According to the court, “it should have been abundantly clear to the members of the board” that instead of being “actively engaged,” Mr. Redstone was no longer providing meaningful services to the company beginning at some point in late 2014 or in 2015, including no longer physically attending any board meetings, only introducing himself on the telephone at multiple board meetings in 2014 and early 2015, not speaking at all at other board meetings held in 2015 and not participating on any analyst calls in 2015. The court also cited to numerous press articles reporting his impairment in 2015. In addition, emails and other correspondence indicate that several directors knew about Mr. Redstone’s condition, including from having visited him personally.

The court made clear that it did not expect the board to have terminated Mr. Redstone’s employment immediately after he fell ill, that he was entitled to “be treated in a dignified and respectful manner,” but the company made “no effort” to consider the financial impact of his incapacity for approximately twenty months. The record did not show that his capacity or his ability to perform was “discussed in any meaningful sense.” It was “[g]laringly absent” the lack of a memorandum or other writing “candidly assessing Redstone’s capabilities and the pros and cons of terminating” the employment agreement.
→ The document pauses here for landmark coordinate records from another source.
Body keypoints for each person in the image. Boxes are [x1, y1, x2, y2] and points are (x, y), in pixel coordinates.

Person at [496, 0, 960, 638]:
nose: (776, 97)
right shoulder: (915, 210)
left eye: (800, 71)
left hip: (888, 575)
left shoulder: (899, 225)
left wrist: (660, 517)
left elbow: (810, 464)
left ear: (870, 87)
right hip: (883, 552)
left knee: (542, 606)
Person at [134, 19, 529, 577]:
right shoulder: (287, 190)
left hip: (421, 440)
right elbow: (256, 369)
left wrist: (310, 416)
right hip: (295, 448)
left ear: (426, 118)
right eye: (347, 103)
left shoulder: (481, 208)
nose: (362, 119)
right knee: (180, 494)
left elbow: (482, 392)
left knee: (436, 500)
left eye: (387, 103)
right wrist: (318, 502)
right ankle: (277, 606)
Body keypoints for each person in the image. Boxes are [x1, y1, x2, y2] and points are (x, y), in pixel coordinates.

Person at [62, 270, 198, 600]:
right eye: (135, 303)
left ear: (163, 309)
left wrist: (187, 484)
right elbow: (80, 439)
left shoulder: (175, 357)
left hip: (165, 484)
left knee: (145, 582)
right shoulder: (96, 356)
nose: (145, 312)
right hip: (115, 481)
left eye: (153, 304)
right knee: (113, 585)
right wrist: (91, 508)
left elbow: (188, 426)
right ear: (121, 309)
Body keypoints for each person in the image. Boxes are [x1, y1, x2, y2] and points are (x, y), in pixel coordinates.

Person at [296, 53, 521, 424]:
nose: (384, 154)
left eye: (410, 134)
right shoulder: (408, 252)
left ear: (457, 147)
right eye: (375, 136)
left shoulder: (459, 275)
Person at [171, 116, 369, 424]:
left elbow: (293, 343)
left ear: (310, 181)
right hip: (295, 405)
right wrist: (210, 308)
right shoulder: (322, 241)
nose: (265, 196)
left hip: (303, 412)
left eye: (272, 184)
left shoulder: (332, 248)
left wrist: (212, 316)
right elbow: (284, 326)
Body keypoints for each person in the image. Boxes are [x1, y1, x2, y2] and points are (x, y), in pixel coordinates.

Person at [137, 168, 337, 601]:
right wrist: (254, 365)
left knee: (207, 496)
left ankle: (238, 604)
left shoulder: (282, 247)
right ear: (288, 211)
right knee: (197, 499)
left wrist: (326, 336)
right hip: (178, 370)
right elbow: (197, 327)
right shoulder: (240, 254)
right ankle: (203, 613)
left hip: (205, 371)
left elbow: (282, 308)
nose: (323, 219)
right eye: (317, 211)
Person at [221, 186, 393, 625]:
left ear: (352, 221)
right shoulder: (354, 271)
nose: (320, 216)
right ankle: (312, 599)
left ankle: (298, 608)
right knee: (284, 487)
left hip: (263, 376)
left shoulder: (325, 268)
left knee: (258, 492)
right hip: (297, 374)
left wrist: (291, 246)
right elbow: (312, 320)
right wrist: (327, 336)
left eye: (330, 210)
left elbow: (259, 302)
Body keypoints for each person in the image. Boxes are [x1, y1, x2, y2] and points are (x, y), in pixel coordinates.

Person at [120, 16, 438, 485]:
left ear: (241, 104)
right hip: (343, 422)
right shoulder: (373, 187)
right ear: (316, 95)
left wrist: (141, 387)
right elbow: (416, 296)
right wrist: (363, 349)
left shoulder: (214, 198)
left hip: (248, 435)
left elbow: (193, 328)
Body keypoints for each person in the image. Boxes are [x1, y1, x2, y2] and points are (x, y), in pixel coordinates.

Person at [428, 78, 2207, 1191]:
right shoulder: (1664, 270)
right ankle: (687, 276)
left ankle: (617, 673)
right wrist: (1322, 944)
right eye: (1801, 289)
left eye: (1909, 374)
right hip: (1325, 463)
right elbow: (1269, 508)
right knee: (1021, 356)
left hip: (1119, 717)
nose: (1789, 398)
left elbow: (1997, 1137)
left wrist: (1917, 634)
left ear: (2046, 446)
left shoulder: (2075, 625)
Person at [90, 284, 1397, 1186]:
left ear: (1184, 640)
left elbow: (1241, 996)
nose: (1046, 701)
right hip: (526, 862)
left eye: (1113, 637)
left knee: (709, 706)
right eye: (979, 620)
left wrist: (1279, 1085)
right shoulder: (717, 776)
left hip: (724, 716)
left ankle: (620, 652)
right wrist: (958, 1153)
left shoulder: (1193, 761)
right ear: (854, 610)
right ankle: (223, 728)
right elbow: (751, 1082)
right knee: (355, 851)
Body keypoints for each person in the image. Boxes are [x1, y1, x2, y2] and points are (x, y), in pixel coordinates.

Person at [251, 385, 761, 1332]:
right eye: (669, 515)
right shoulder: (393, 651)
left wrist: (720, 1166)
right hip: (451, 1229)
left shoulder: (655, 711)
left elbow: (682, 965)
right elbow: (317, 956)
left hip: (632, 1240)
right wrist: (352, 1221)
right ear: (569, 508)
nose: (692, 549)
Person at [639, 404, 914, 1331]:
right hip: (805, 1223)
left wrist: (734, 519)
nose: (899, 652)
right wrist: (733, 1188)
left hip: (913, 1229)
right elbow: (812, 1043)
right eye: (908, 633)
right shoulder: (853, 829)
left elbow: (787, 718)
The court concluded that Mr. Redstone’s contributions to the company after May 2014 were “so negligible and inadequate” that “no person of ordinary, sound business judgement” would find them worth the millions of dollars of salary that were paid to Mr. Redstone. In addition, the failure to inquire into his health and at least consider terminating the employment agreement over a twenty-month period reflects a “conscious disregard” of the directors’ fiduciary duties.

As for payments rendered to him as Chairman Emeritus beginning in early 2016, the court found that the company chose to continue to pay Mr. Redstone a salary for services that it allegedly knew he could not render, and the decision to award him an ongoing salary of a million dollars under the circumstances were wasteful and lacked justification.